> _Exercise_
For the material below, the sole required output is the number of lines that include "edited".

> _Material for the task_
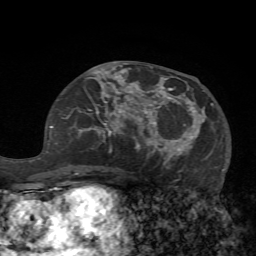
Breast MRI (dynamic contrast-enhanced), one axial slice; slice 31 of 72 in the series (ordered by position); cropped to one breast; dynamic contrast-enhanced series, time point 2 of 7 at this slice position (early post-contrast); 1.5 T; TE 4.2 ms, TR 8.7 ms; 2.2 mm slice thickness; 256 × 256 image matrix. Female patient.
Structures marked on this image (semi-automatic segmentation, software-assisted and operator-edited):
- enhancing-tissue mask used for the functional tumour volume (all voxels passing the contrast-enhancement thresholds inside the analysis volume; usually the tumour): bounding box <125,77,225,171> (left, top, right, bottom; pixels)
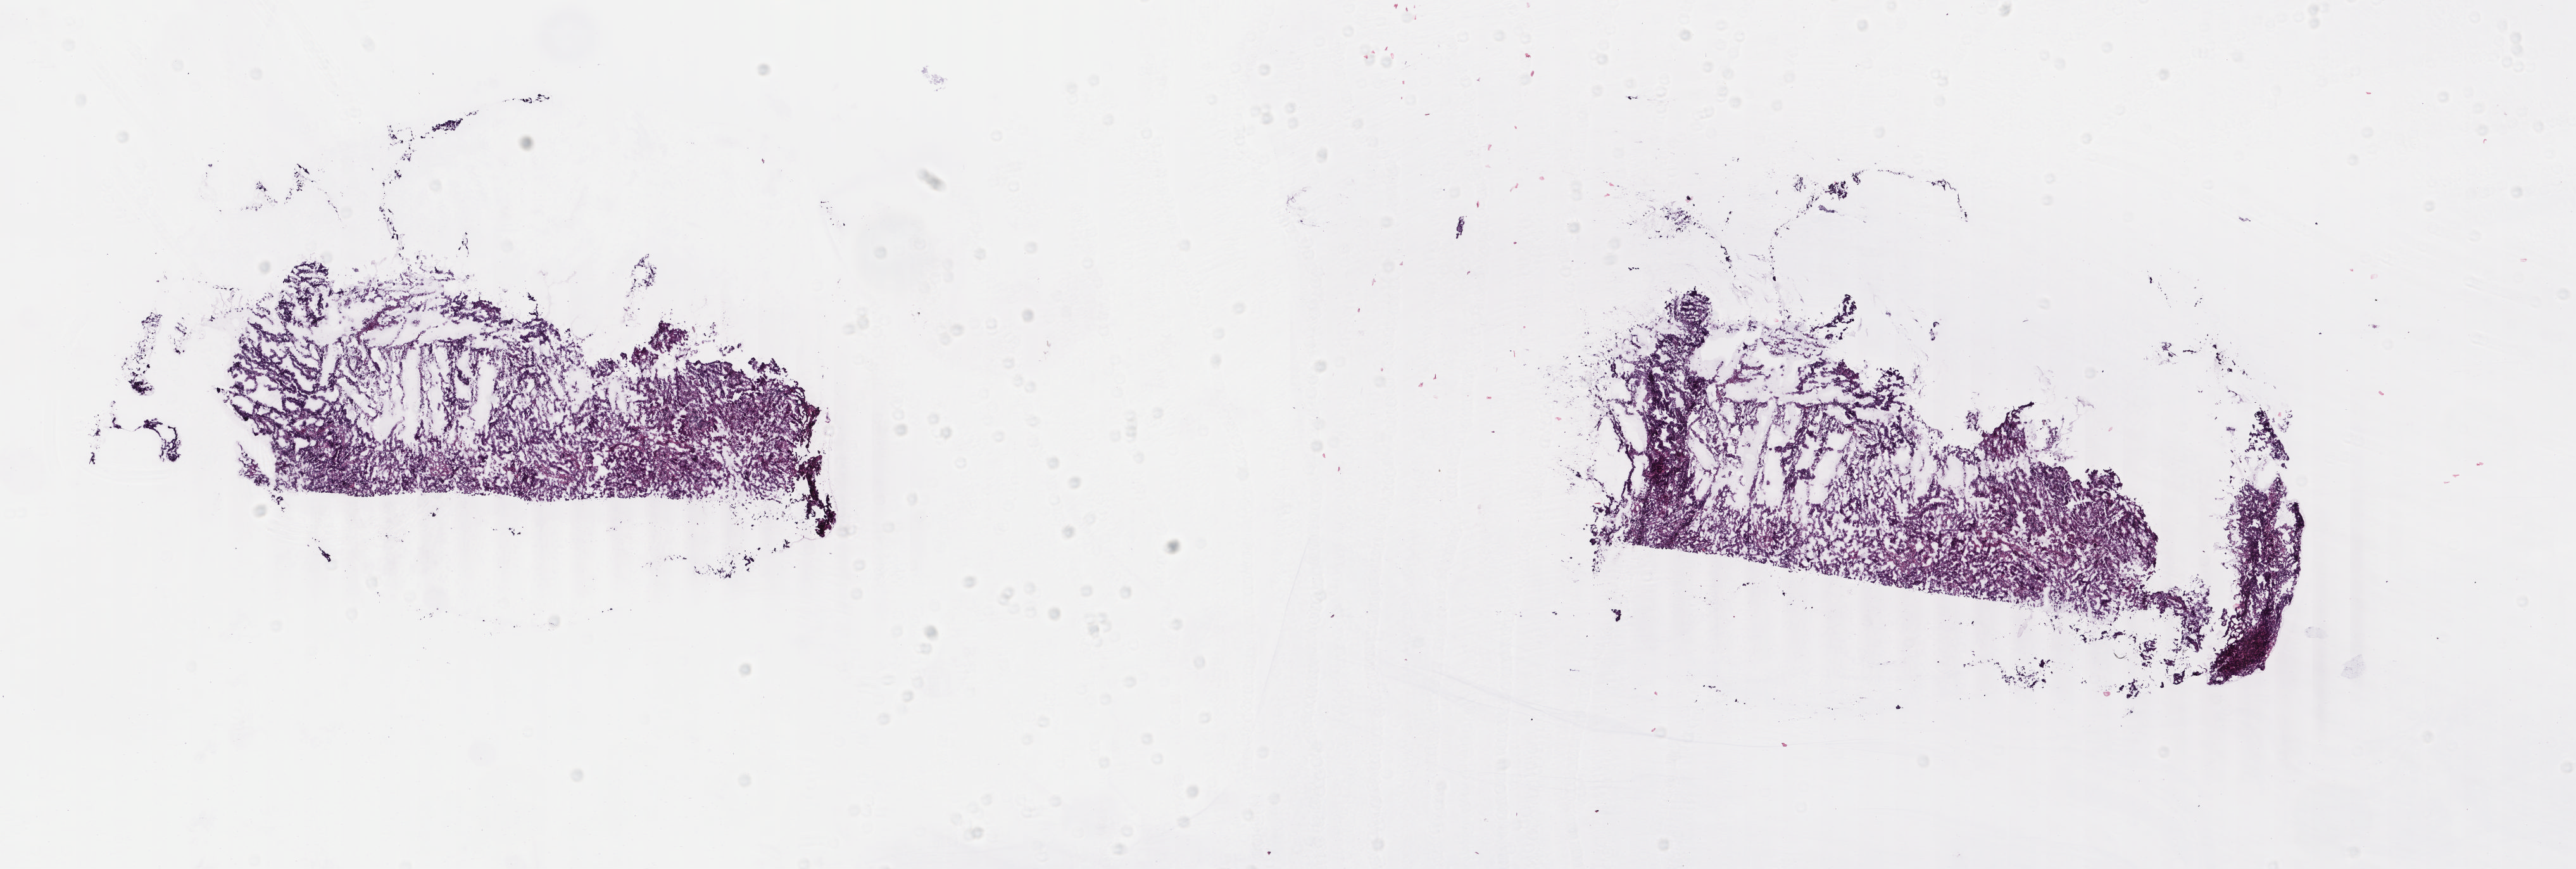
Hematoxylin and eosin (H&E) stained whole-slide image, shown as a low-resolution overview of the whole scanned area (about 16.2 x 5.5 mm, slide scanned at 40x). Frozen section from the top of the tissue portion. Primary tumour sample from the uterus. Female, age 37 years at initial diagnosis. Histologic grade: G2 (moderately differentiated). Slide review estimates, as recorded: tumour cells 80%, tumour nuclei 80%, normal cells 0%, stromal cells 10%, necrosis 10%. Infiltration values recorded for this section: lymphocyte infiltration 10%, monocyte infiltration 0%, neutrophil infiltration 0%.
Lymph nodes positive (case pathology): 0 of 13 examined. Pathologic diagnosis: Endometrioid adenocarcinoma, NOS (endometrium). FIGO stage: IIIA.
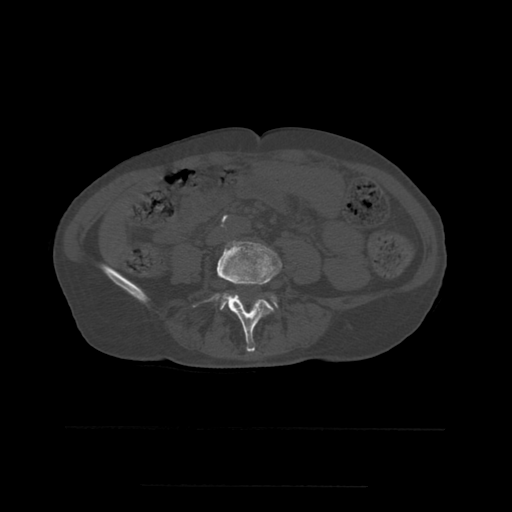
CT including the spine, one axial slice. Position 162 of 544 along the scan axis. Bone window (W 1800 / L 400 HU). 1.25 mm slice thickness. 512 × 512 image matrix. Patient age 58 years. Case-level facts recorded for this patient, not image findings: primary cancer: lung.
Annotated regions visible in this slice (semi-automatic segmentation, software-assisted and operator-edited):
- L4 vertebra: bounding box (x1, y1, x2, y2) in pixels: (193, 242, 282, 352)
- L5 vertebra: (220, 293, 278, 310)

> _Your response_
2